[Start of section]

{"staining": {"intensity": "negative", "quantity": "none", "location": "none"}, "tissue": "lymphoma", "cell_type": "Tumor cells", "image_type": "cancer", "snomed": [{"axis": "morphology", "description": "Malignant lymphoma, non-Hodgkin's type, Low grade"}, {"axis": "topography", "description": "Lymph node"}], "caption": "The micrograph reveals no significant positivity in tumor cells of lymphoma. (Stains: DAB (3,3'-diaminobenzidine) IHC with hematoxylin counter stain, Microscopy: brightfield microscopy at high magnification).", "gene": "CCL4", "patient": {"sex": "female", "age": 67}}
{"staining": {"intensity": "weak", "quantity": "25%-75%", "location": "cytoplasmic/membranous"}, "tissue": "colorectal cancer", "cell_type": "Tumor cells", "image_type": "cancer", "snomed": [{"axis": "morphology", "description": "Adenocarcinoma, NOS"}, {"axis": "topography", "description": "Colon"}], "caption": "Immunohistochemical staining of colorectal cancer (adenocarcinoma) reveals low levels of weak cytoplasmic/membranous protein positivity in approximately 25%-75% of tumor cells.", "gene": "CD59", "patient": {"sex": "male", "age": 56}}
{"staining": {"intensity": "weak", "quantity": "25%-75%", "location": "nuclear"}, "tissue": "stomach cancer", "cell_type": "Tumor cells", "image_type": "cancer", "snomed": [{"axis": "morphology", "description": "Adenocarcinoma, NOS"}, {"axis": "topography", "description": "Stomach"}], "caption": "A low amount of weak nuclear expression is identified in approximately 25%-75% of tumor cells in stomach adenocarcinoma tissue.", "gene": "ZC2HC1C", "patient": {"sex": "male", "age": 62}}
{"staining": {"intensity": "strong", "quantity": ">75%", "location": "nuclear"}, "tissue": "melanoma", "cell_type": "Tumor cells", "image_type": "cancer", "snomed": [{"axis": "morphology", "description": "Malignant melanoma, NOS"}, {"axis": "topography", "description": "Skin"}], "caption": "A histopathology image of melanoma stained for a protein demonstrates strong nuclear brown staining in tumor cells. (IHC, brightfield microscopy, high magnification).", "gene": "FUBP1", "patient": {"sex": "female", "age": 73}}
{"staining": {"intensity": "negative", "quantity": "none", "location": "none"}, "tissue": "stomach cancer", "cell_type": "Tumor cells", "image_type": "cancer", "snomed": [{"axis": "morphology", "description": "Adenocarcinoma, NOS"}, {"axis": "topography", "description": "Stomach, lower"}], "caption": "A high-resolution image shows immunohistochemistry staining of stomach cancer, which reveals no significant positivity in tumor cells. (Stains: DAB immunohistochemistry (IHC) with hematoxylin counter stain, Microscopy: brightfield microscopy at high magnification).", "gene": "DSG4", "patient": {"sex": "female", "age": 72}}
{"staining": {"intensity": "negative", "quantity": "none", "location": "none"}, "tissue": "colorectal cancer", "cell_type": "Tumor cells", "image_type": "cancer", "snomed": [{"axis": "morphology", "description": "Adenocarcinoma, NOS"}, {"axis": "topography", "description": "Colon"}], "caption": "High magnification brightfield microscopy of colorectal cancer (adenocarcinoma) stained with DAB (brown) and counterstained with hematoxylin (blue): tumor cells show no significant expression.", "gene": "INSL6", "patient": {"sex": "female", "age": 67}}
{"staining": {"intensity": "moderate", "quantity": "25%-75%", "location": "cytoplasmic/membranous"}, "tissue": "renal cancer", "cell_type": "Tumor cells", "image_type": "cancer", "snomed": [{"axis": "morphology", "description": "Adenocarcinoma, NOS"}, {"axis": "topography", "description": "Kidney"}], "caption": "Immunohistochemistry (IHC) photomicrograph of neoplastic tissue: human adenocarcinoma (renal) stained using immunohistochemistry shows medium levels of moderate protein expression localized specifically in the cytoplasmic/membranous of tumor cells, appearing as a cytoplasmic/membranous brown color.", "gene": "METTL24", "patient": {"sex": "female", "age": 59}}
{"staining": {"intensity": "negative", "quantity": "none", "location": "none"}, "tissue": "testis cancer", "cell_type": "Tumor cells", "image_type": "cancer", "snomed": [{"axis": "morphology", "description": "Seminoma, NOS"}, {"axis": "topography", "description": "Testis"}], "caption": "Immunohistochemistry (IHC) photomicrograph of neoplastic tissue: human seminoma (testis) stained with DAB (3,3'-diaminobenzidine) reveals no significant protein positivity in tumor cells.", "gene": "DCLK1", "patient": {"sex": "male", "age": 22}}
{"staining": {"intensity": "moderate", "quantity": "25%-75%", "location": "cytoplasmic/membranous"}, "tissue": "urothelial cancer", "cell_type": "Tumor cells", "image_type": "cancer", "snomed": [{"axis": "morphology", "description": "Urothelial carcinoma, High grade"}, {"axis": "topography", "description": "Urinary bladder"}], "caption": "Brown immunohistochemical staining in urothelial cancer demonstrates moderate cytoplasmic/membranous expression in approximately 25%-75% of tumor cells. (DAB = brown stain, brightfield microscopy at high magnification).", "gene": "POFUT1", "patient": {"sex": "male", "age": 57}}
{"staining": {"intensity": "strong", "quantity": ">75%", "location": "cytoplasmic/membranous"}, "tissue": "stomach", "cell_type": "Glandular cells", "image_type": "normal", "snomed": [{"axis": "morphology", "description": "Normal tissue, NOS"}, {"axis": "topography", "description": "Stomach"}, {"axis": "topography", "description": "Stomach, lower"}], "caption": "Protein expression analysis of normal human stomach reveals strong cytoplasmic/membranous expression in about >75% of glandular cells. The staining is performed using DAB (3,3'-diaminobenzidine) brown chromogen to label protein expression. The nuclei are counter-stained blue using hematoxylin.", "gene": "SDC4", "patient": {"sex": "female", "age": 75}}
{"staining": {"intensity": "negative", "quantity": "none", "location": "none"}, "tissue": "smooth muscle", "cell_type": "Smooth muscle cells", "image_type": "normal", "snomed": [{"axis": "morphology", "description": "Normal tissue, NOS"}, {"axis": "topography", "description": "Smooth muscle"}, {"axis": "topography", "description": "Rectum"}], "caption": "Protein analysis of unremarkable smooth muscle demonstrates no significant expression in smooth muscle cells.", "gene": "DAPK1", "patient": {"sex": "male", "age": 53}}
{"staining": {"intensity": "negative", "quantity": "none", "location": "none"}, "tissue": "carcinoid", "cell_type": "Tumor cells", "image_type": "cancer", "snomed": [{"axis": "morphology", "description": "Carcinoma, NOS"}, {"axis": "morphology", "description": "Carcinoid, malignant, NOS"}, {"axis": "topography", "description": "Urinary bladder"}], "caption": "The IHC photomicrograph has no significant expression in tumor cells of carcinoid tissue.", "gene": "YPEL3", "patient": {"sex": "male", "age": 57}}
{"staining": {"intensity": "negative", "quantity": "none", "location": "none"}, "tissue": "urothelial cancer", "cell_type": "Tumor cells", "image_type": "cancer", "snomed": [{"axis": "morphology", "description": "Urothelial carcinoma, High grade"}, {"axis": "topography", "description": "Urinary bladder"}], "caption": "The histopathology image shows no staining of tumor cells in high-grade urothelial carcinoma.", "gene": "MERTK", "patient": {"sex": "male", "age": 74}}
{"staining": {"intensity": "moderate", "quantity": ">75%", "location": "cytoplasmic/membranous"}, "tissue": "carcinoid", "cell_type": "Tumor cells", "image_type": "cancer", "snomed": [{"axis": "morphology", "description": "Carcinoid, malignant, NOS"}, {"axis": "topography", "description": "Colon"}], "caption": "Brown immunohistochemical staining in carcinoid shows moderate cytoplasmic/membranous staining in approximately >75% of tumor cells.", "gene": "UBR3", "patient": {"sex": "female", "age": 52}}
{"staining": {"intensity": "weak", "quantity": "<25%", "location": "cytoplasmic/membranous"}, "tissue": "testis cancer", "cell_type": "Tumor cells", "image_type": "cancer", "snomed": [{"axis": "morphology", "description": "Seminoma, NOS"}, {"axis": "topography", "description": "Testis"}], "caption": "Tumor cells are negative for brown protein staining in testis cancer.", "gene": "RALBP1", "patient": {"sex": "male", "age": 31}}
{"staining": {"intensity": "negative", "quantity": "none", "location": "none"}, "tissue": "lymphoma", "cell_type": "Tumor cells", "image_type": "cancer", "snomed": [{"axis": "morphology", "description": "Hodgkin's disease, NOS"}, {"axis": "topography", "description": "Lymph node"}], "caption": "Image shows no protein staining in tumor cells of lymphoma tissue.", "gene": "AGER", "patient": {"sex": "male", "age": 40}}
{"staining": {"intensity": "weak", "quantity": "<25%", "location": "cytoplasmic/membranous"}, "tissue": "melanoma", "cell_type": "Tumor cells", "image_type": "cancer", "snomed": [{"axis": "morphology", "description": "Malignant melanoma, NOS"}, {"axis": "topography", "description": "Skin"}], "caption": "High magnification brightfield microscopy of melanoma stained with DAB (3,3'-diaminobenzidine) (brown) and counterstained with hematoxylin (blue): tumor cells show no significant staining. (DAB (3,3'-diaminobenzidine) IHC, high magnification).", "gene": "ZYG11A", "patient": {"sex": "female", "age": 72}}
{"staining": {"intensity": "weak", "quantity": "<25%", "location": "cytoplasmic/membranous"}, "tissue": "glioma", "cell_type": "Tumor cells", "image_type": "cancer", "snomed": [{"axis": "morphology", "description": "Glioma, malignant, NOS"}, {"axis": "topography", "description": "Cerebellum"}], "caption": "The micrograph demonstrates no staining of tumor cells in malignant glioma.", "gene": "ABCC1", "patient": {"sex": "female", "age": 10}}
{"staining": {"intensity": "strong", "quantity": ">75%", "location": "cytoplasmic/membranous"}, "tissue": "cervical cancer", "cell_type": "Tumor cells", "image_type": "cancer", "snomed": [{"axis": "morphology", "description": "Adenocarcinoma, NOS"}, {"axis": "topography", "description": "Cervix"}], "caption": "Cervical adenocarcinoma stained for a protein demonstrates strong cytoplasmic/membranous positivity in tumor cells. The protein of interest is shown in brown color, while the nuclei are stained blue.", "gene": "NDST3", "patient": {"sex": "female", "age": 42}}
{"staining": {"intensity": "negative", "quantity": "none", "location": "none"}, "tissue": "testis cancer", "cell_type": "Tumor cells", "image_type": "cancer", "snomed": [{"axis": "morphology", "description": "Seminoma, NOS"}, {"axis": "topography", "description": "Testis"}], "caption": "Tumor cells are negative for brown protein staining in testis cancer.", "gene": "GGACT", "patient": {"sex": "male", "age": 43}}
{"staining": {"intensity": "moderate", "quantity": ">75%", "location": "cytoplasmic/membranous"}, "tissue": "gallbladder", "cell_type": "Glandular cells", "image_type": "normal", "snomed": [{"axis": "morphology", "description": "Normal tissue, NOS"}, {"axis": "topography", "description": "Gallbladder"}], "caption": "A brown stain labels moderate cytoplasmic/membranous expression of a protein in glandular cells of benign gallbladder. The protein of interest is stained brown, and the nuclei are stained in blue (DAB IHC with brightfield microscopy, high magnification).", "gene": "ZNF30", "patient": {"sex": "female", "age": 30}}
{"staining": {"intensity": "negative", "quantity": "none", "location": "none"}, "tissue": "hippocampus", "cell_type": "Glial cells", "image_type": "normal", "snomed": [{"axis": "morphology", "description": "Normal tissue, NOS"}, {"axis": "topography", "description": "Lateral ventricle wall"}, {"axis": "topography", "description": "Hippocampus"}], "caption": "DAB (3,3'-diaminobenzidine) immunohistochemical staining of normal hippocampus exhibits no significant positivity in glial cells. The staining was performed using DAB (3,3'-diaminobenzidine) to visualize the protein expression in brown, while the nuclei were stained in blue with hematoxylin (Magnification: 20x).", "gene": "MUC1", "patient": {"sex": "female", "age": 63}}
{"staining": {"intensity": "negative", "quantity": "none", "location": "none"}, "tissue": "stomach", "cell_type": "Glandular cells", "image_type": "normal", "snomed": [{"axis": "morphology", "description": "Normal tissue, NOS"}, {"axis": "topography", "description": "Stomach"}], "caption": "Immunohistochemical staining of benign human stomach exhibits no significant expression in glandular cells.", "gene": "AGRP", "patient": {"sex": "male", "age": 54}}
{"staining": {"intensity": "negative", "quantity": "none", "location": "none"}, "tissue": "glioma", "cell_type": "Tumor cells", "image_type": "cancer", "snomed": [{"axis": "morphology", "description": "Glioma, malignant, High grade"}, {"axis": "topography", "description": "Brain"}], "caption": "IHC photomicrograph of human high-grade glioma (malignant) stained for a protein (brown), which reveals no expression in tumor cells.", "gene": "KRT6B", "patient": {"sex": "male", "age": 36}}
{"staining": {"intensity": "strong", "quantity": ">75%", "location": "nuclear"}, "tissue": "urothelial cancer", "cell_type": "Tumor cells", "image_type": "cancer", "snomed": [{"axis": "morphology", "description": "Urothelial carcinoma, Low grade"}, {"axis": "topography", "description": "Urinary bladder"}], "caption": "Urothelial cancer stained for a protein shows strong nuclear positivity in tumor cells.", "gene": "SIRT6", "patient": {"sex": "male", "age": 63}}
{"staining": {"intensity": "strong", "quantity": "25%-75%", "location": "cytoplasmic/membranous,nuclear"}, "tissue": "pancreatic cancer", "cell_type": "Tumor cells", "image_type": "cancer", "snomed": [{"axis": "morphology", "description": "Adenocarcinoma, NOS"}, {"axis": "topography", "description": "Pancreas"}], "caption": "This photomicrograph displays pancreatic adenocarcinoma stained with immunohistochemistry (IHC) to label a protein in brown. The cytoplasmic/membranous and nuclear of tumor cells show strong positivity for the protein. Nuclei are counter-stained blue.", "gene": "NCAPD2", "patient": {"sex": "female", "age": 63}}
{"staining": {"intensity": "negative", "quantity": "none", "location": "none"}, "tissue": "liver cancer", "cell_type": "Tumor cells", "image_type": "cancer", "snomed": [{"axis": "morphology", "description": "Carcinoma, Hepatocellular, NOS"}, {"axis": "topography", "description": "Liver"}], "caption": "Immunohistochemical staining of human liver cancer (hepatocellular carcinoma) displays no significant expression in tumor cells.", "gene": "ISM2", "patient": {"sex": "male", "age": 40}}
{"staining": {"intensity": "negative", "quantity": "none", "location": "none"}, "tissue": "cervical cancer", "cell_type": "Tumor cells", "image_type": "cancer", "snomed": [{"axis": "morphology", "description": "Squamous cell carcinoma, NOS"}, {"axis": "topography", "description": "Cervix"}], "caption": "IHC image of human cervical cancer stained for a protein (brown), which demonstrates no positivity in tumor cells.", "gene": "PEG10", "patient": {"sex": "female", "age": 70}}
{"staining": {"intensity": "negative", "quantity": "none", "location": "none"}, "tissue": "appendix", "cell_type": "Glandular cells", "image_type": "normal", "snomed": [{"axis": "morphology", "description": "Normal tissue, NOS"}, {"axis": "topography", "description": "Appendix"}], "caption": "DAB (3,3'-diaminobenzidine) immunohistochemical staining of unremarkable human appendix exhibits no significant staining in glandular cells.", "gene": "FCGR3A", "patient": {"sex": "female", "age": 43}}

[End of section]

*PROBLEM TO SOLVE:* Copy the records above faithfully. Begin at their first line, end at the line containing "low amount of", and include nothing else.

*ANSWER:*
{"staining": {"intensity": "negative", "quantity": "none", "location": "none"}, "tissue": "lymphoma", "cell_type": "Tumor cells", "image_type": "cancer", "snomed": [{"axis": "morphology", "description": "Malignant lymphoma, non-Hodgkin's type, Low grade"}, {"axis": "topography", "description": "Lymph node"}], "caption": "The micrograph reveals no significant positivity in tumor cells of lymphoma. (Stains: DAB (3,3'-diaminobenzidine) IHC with hematoxylin counter stain, Microscopy: brightfield microscopy at high magnification).", "gene": "CCL4", "patient": {"sex": "female", "age": 67}}
{"staining": {"intensity": "weak", "quantity": "25%-75%", "location": "cytoplasmic/membranous"}, "tissue": "colorectal cancer", "cell_type": "Tumor cells", "image_type": "cancer", "snomed": [{"axis": "morphology", "description": "Adenocarcinoma, NOS"}, {"axis": "topography", "description": "Colon"}], "caption": "Immunohistochemical staining of colorectal cancer (adenocarcinoma) reveals low levels of weak cytoplasmic/membranous protein positivity in approximately 25%-75% of tumor cells.", "gene": "CD59", "patient": {"sex": "male", "age": 56}}
{"staining": {"intensity": "weak", "quantity": "25%-75%", "location": "nuclear"}, "tissue": "stomach cancer", "cell_type": "Tumor cells", "image_type": "cancer", "snomed": [{"axis": "morphology", "description": "Adenocarcinoma, NOS"}, {"axis": "topography", "description": "Stomach"}], "caption": "A low amount of weak nuclear expression is identified in approximately 25%-75% of tumor cells in stomach adenocarcinoma tissue.", "gene": "ZC2HC1C", "patient": {"sex": "male", "age": 62}}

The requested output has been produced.